[Exercise description] Rewrite the lines below as a numbered list, starting from the line with "Informationen finden." up to and including the line with "PLUS D'INFOS". Leave out the pictures and any blank lines.

[Records for the task]
※
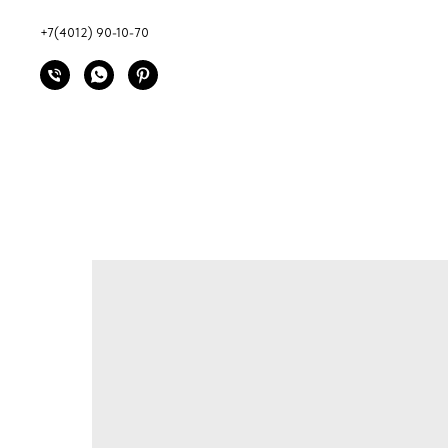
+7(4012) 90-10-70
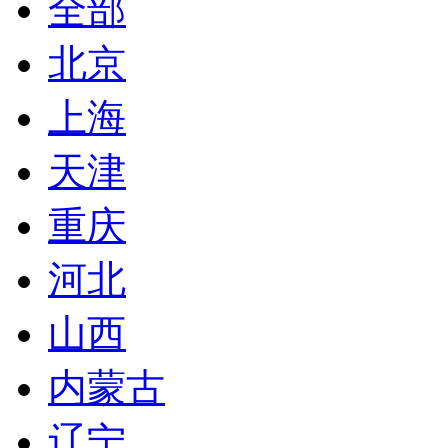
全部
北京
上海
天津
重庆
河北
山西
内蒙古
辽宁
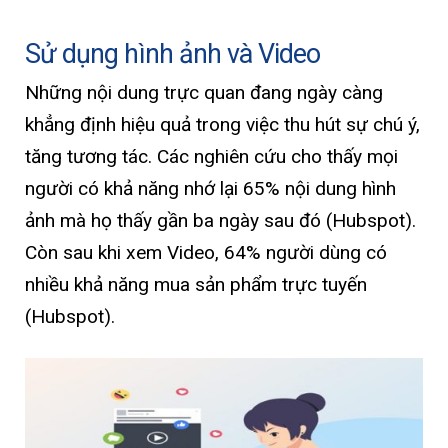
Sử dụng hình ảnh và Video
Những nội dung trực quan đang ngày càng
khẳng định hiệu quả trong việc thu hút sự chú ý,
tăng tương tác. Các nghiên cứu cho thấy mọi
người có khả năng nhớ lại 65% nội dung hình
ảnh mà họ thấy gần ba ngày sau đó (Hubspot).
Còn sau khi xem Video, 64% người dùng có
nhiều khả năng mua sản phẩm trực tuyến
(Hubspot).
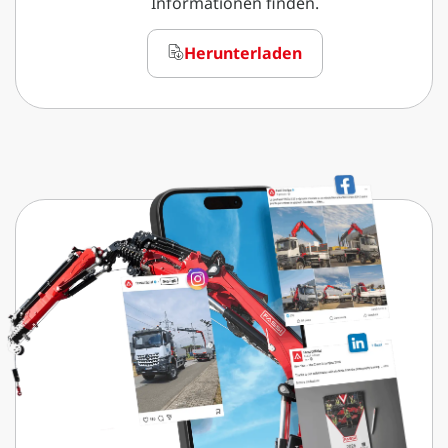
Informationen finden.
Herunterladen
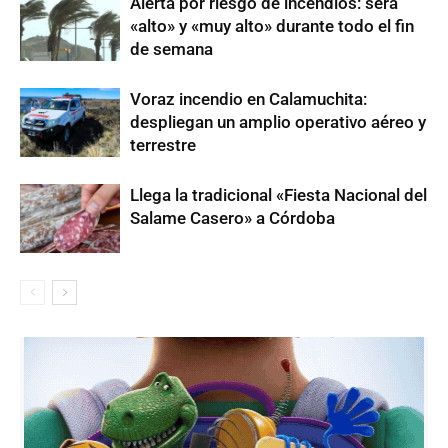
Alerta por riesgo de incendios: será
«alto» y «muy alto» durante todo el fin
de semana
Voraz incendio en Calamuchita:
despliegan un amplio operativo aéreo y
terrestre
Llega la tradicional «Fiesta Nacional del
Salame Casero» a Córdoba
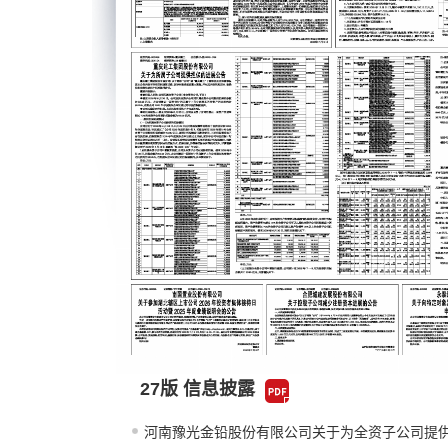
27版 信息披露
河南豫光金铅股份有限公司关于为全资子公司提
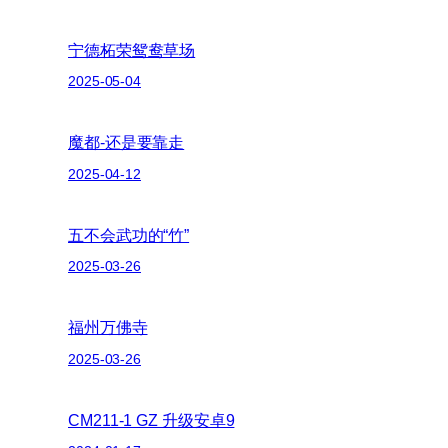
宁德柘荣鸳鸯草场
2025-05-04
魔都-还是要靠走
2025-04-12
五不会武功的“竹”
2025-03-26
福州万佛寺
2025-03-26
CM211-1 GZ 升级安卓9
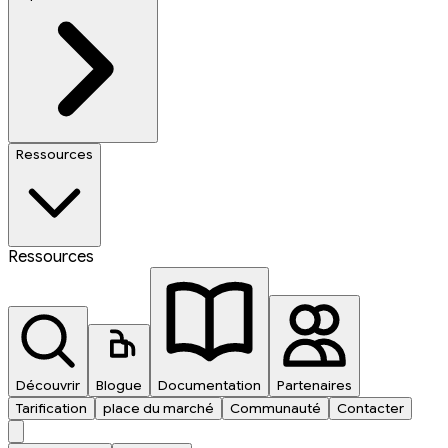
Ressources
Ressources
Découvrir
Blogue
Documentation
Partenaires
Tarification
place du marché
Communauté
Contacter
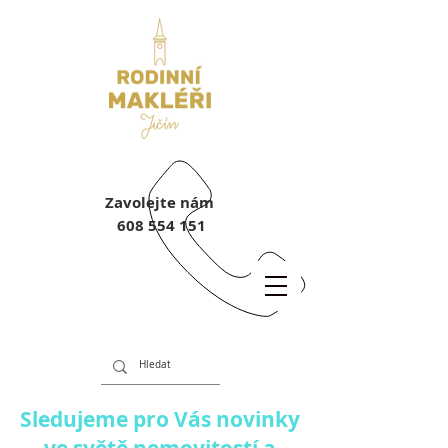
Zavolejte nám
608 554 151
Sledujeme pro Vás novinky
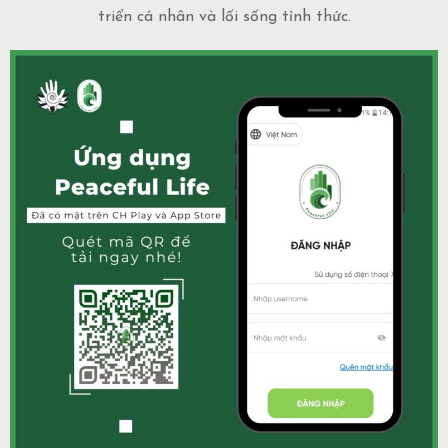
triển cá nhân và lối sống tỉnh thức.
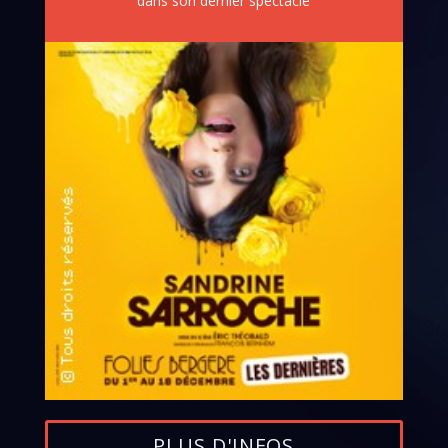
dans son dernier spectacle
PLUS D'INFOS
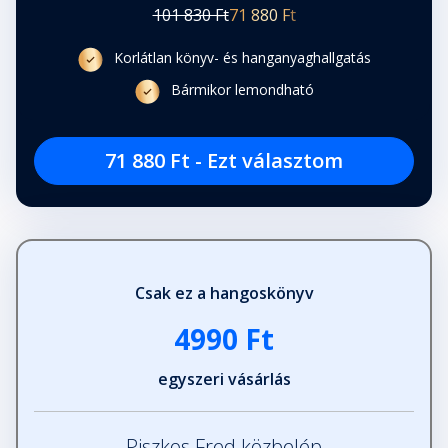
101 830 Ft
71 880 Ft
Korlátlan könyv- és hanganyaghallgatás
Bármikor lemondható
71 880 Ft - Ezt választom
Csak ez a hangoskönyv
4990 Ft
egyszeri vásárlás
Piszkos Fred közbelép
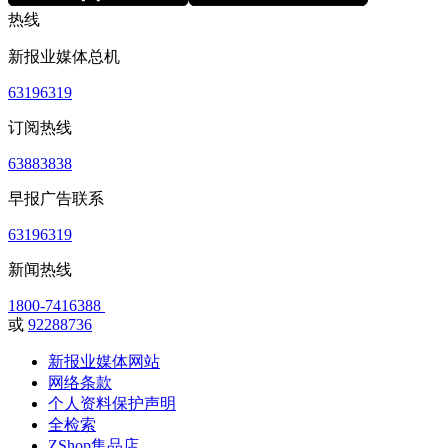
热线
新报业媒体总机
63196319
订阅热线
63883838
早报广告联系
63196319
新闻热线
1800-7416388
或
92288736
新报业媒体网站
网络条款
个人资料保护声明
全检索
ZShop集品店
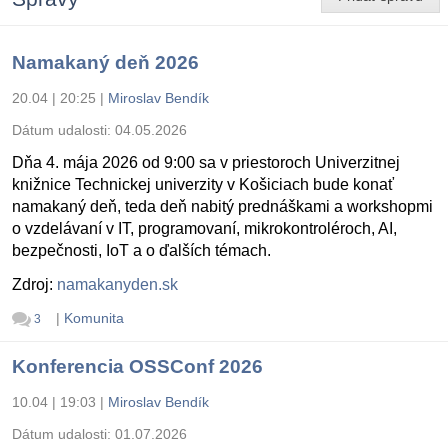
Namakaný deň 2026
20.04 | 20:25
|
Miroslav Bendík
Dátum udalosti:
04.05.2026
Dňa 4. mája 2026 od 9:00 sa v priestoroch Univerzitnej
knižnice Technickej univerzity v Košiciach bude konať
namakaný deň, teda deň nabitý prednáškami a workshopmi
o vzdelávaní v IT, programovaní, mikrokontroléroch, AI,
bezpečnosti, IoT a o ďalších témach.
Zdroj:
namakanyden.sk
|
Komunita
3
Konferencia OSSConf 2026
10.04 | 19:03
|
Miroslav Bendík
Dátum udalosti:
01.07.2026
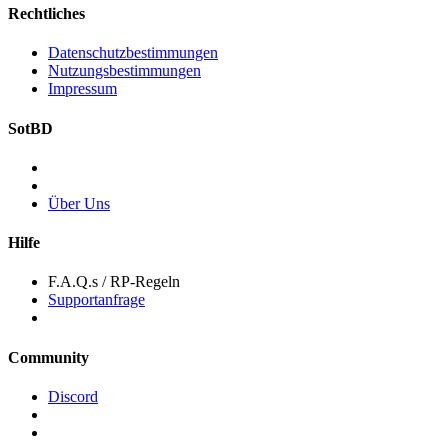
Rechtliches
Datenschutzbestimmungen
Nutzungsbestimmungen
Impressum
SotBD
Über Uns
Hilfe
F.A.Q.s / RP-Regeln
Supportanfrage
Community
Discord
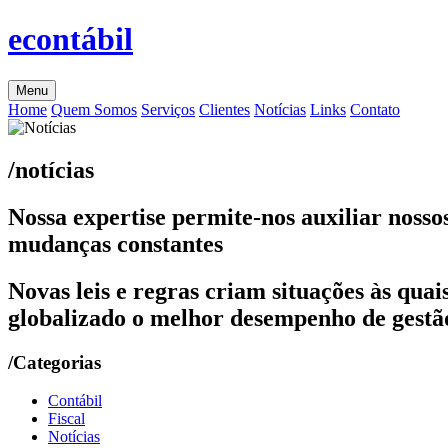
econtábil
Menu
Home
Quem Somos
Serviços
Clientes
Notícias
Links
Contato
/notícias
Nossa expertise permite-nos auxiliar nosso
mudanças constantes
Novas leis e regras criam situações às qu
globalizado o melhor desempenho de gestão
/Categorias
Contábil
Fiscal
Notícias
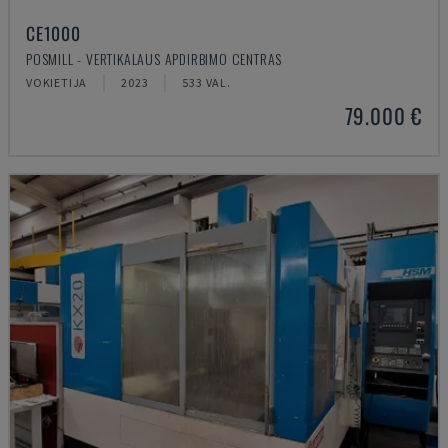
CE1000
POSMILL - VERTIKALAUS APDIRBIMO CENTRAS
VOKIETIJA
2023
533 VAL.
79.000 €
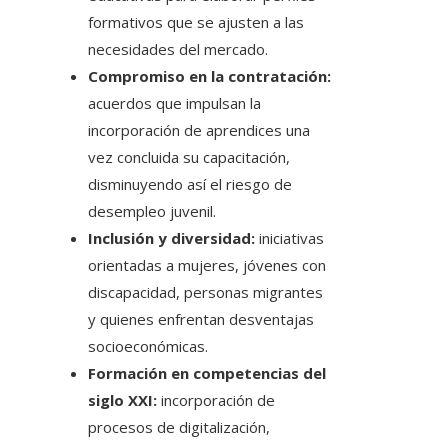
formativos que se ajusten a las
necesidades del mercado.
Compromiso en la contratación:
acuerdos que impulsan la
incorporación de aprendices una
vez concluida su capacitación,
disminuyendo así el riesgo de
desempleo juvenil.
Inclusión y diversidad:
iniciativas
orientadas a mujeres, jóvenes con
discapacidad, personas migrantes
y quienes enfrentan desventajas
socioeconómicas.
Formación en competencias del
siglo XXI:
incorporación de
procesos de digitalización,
※
[Written response]
1. Informationen finden.
2. Herunterladen
3. Alerta por riesgo de incendios: será
4. «alto» y «muy alto» durante todo el fin
5. de semana
6. Voraz incendio en Calamuchita:
7. despliegan un amplio operativo aéreo y
8. terrestre
9. Llega la tradicional «Fiesta Nacional del
10. Salame Casero» a Córdoba
11. 27版 信息披露
12. 河南豫光金铅股份有限公司关于为全资子公司提
13. 宁德柘荣鸳鸯草场
14. 2025-05-04
15. 魔都-还是要靠走
16. 2025-04-12
17. 五不会武功的“竹”
18. 2025-03-26
19. 福州万佛寺
20. 2025-03-26
21. CM211-1 GZ 升级安卓9
22. Ressources
23. Ressources
24. Découvrir
25. Blogue
26. Documentation
27. Partenaires
28. Tarification
29. place du marché
30. Communauté
31. Contacter
32. Zavolejte nám
33. 608 554 151
34. Sledujeme pro Vás novinky
35. triển cá nhân và lối sống tỉnh thức.
36. dans son dernier spectacle
37. PLUS D'INFOS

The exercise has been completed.